Pensacola Naval Air Station

World War 2 CBI

Context: Instrument Flight, vs.Flight

Add-ons to Flying Book

Moments of Terror

Contact Author Franklyn E.Dailey Jr.

Aviation History: "Instrument Flight" overcame weather. Sperry gyro instruments for horizon, attitude and direction. On pilot's panel by 1931

Copyright 2013 Contact Author

Most of the pages in the flying story contained in the book whose cover you see at the left, are devoted to actual experiences from all sectors of aviation. I bring readers into the cockpit. I hope they will enjoy adventure and a(my) learning experience. This is not a "how to" book. In the few instances where technology is pivotal, I try to keep it simple.

Another aviator's book is referenced for the birth of his airline. He is Robert Mudge and he is still (2013) living in Massachusetts. There is more about him in Northeast Airlines' Yellowbird; memorable moments Boston-LaGuardia by author/pilot Robert Mudge or scroll down the left column to Moments of Terror.

A Catalog from the Hagley Museum (cover picture below) proved to be a key source for the introduction of the Sperry instruments that demonstrated, by their performance in service for a trained pilot, the basic solution to instrument flight.

### ENTRIES SHOWN:
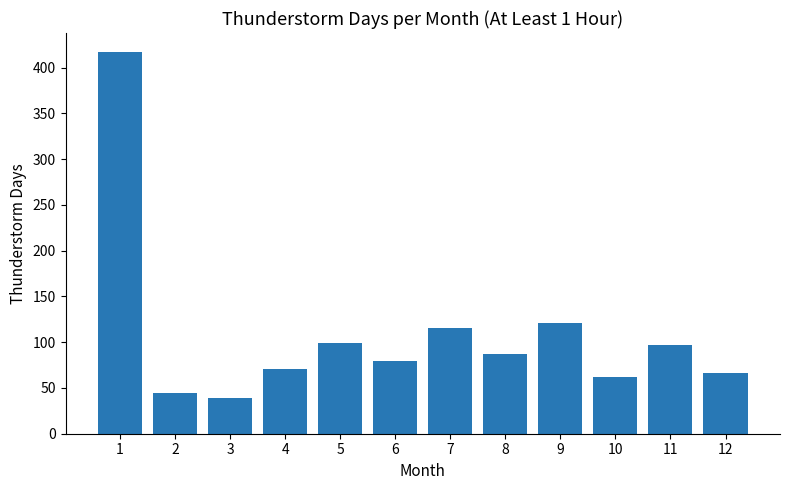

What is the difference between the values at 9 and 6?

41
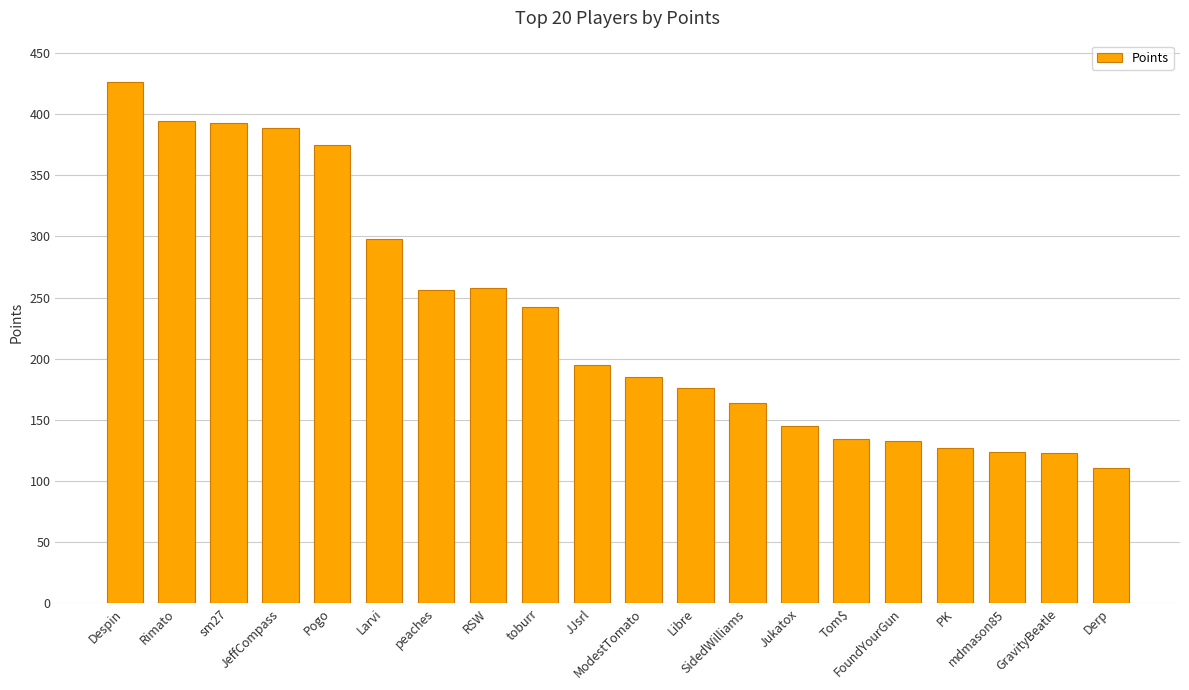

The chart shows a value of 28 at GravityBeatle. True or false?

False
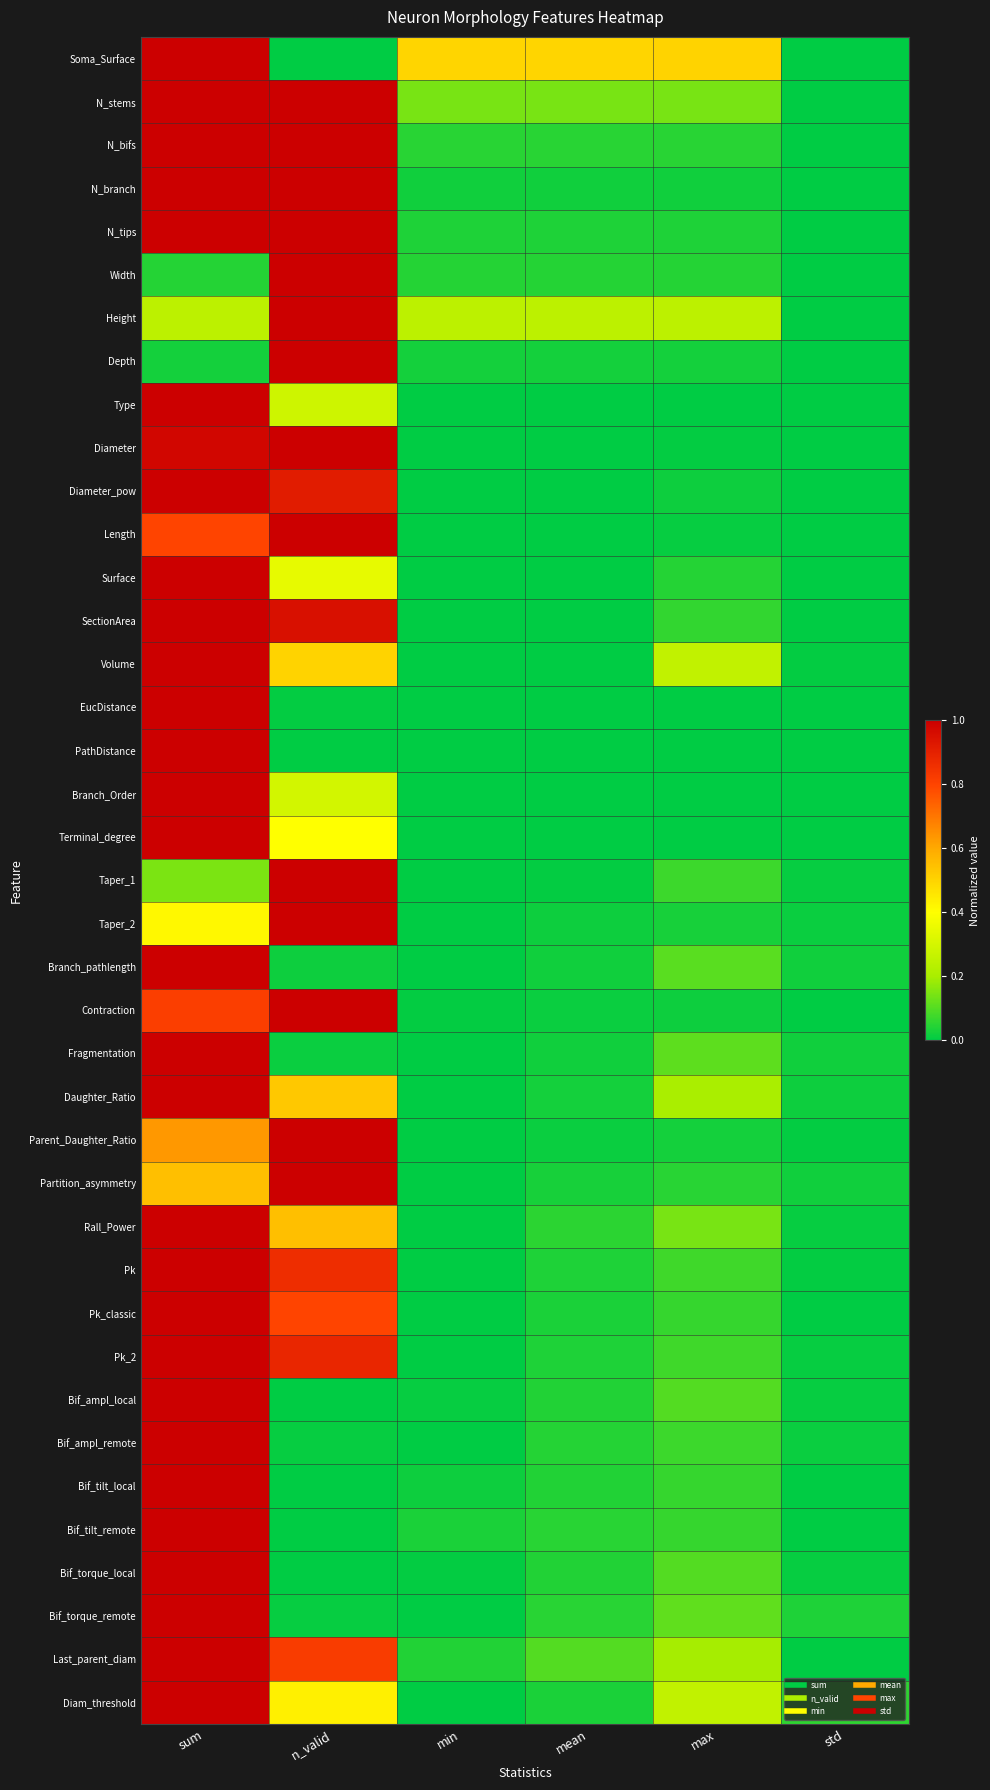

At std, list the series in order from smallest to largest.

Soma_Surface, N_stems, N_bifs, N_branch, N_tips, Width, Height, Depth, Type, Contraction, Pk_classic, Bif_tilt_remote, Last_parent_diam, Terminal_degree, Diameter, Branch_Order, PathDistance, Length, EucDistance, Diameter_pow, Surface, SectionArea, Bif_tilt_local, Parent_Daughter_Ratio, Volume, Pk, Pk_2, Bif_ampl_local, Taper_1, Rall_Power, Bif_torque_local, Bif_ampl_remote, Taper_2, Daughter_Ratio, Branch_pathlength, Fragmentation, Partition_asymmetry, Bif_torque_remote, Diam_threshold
...
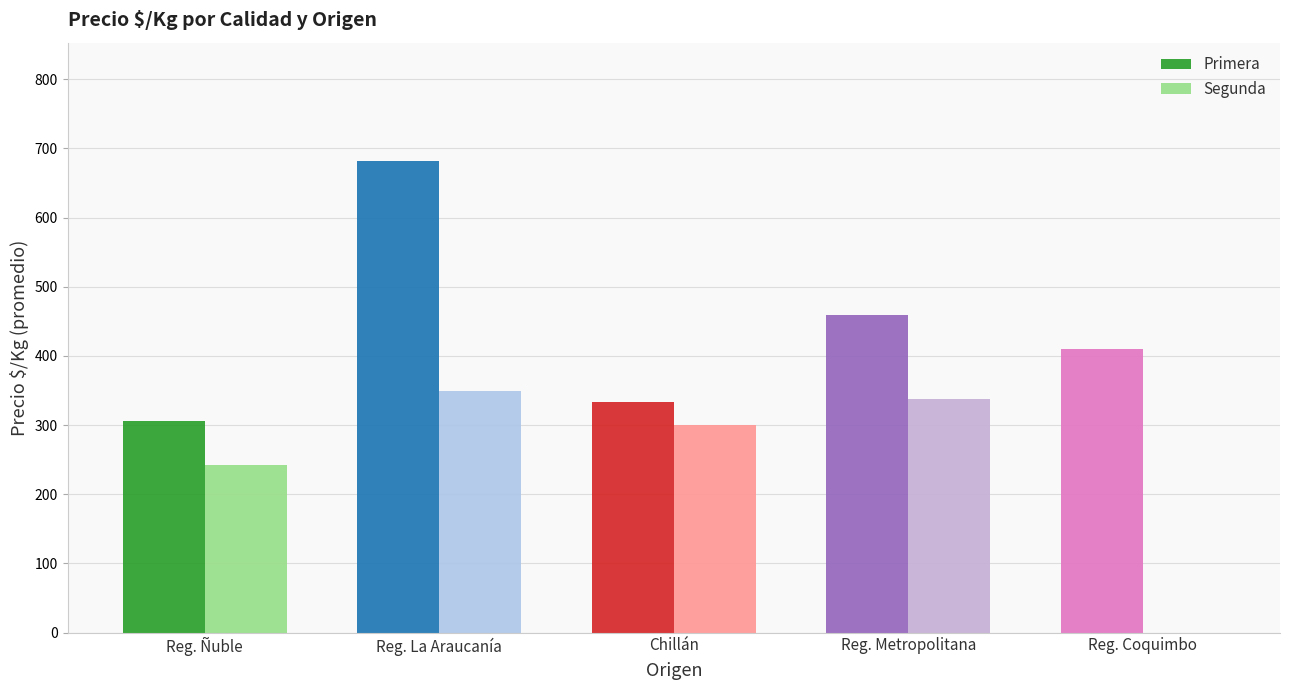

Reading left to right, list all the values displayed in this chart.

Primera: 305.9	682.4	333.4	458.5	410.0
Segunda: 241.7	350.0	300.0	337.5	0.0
---
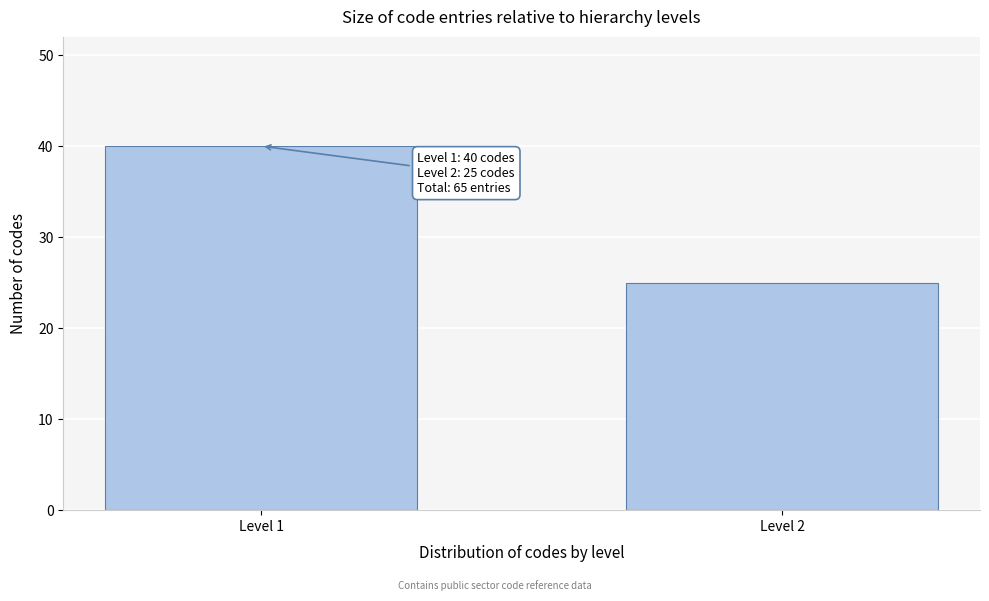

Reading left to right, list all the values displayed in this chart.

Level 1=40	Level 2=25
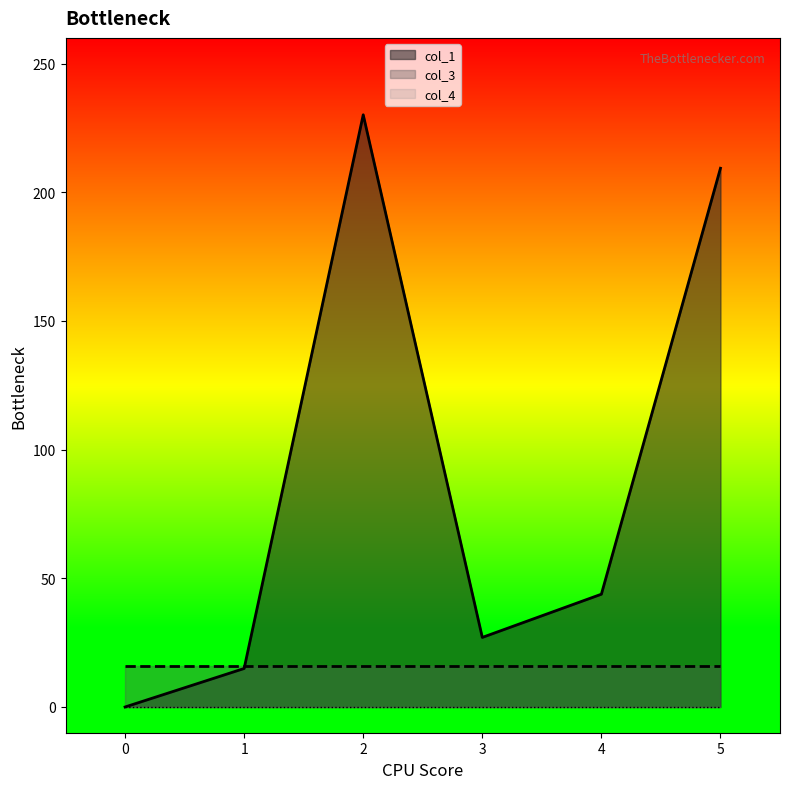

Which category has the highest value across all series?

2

### INSTRUCTIONS FOR THE TASK:
Could you update the aviation book excerpt by restating it from "Contact Author Franklyn" up to and including "Moments of Terror.", with "cockpit" changed to "flight deck"?

### WRITTEN RESPONSE:
Contact Author Franklyn E.Dailey Jr.

Aviation History: "Instrument Flight" overcame weather. Sperry gyro instruments for horizon, attitude and direction. On pilot's panel by 1931

Copyright 2013 Contact Author

Most of the pages in the flying story contained in the book whose cover you see at the left, are devoted to actual experiences from all sectors of aviation. I bring readers into the flight deck. I hope they will enjoy adventure and a(my) learning experience. This is not a "how to" book. In the few instances where technology is pivotal, I try to keep it simple.

Another aviator's book is referenced for the birth of his airline. He is Robert Mudge and he is still (2013) living in Massachusetts. There is more about him in Northeast Airlines' Yellowbird; memorable moments Boston-LaGuardia by author/pilot Robert Mudge or scroll down the left column to Moments of Terror.